Toasted coconut cake w/ walnuts & cranberries
Very tasty
Cooking Instructions
- 1
preheat oven to 350 fahrenheit. grease and flour 3 9-inch round cake pans.
- 2
In medium saucepan bring cranberry juice to boil. Add dried cranberries and return to boiling. reduce heat and simmer for 1 minute remove from heat. let stand while preparing cake then drain.
- 3
in medium bowl combine flour ,baking powder ,baking soda and salt. in large bowl combine 3/4 cup butter and granulated sugar. beat with electric mixer on medium speed until light and fluffy. With mixer on low, beat in egg whites, vanilla, 1/2 tsp coconut extract. Beat in flour mixture in 3 additions, alternating with buttermilk until combined.

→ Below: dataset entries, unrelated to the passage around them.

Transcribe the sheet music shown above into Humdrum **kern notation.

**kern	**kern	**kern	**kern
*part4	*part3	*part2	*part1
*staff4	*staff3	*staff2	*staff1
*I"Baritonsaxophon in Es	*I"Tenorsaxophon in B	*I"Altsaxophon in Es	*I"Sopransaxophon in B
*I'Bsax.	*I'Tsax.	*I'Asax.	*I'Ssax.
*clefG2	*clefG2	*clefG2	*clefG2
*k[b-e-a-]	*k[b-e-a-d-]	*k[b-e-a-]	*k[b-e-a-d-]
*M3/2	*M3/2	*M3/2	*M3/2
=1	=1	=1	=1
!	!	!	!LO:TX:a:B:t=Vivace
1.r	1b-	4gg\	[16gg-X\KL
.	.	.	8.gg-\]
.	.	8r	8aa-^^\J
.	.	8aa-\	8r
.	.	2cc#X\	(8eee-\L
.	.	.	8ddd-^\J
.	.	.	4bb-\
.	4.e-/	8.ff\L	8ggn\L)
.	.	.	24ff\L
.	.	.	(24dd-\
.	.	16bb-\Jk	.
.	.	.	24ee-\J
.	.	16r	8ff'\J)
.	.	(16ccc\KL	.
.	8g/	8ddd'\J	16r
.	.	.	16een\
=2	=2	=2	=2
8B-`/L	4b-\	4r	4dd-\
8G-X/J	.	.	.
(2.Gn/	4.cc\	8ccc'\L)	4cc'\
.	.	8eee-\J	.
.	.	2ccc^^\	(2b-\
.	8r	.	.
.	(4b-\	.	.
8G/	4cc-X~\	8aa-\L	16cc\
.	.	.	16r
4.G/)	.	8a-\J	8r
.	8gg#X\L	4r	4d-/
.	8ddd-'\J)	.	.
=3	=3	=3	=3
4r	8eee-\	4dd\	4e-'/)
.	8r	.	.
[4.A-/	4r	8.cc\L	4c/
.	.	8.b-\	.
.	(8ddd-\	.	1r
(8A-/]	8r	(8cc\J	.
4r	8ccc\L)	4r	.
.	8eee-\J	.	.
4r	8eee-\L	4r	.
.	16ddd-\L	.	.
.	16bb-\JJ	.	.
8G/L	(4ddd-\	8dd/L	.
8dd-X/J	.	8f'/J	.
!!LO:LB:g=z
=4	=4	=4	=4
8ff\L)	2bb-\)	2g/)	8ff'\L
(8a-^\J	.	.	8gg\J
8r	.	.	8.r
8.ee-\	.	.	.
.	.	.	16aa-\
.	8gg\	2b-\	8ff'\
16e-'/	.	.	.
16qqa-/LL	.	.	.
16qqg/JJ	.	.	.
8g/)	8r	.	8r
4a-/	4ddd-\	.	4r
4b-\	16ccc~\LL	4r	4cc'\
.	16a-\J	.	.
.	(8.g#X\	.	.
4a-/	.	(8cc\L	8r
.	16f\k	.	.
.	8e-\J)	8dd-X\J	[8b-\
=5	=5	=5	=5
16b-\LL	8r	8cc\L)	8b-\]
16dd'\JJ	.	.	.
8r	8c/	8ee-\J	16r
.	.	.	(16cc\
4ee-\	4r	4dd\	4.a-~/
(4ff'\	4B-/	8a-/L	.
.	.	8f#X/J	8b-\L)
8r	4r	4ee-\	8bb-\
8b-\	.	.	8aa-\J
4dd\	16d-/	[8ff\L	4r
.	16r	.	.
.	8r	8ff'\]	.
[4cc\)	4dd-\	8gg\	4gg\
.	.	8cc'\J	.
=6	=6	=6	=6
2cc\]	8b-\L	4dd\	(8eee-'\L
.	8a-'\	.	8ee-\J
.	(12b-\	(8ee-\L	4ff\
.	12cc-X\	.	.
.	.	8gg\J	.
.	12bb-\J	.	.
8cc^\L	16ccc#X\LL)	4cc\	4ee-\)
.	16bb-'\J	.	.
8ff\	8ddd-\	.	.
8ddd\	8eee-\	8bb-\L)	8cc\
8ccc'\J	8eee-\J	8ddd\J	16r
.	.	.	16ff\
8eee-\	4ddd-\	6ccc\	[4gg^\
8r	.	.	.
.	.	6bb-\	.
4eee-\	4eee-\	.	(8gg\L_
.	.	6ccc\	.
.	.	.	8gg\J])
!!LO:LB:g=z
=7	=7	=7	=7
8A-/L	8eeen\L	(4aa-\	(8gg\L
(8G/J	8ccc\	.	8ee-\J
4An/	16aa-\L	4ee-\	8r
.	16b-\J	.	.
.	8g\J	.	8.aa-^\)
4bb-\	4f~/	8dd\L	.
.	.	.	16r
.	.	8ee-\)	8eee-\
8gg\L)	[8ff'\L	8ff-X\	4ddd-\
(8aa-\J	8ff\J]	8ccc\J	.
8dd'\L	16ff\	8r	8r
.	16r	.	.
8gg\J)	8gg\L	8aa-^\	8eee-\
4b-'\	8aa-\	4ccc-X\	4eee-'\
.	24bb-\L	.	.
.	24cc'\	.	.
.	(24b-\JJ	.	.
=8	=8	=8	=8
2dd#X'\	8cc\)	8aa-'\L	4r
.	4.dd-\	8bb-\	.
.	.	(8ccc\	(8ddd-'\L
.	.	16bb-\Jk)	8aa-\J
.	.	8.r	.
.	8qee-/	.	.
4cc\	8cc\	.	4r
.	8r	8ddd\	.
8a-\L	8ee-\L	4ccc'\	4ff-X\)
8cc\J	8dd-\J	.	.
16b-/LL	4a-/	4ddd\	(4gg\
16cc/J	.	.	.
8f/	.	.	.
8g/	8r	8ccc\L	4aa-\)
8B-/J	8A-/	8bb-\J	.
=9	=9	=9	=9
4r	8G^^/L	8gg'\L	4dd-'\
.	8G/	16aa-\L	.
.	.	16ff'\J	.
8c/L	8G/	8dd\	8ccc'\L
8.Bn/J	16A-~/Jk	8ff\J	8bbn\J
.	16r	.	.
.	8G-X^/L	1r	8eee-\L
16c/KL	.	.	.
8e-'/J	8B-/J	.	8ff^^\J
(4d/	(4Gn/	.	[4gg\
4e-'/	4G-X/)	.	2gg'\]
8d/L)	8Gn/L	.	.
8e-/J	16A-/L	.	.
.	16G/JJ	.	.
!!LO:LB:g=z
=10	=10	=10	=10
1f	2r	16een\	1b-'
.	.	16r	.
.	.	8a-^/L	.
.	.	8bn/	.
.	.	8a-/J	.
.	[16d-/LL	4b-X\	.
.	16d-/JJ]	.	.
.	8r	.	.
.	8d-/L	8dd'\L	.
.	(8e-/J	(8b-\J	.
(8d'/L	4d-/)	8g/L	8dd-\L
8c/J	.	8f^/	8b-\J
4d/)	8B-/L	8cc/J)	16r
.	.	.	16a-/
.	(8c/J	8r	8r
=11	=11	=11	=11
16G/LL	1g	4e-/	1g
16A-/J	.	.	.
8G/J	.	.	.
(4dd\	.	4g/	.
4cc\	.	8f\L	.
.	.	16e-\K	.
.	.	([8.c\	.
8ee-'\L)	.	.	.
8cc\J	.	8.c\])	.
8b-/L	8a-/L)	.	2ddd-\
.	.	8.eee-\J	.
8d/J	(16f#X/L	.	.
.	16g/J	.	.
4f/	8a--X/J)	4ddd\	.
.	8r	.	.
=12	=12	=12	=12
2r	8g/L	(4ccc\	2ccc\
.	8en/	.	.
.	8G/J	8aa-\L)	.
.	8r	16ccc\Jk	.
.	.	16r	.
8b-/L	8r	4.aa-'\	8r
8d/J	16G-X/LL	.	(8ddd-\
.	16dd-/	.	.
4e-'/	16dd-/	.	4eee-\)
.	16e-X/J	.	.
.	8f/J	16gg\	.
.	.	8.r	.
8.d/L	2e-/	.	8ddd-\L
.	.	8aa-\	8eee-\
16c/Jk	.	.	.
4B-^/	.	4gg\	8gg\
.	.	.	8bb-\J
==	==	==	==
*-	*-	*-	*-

Divide evenly among cake pans.
- 4
bake cake layers on 2 racks in center of the oven for 18 to 20 minutes or until toothpick inserted in center of each layer comes out clean. Cool completely.
- 5
for frosting in a large bowl beat 3/4 cup butter with an electric mixer on medium until smooth. Gradually add 2 cups of the powered sugar, beating well. Slowly beat in coconut milk, and extract, add remaining powder sugar until fluffy.
- 6
Place layer on cake plate. Spread frosting. Sprinkle with cranberries. Place second layer on top of filling, spread more frosting, top with walnuts, and coconut. Top with last cake layer, spread remaining frosting. Top with remaining coconut and walnuts.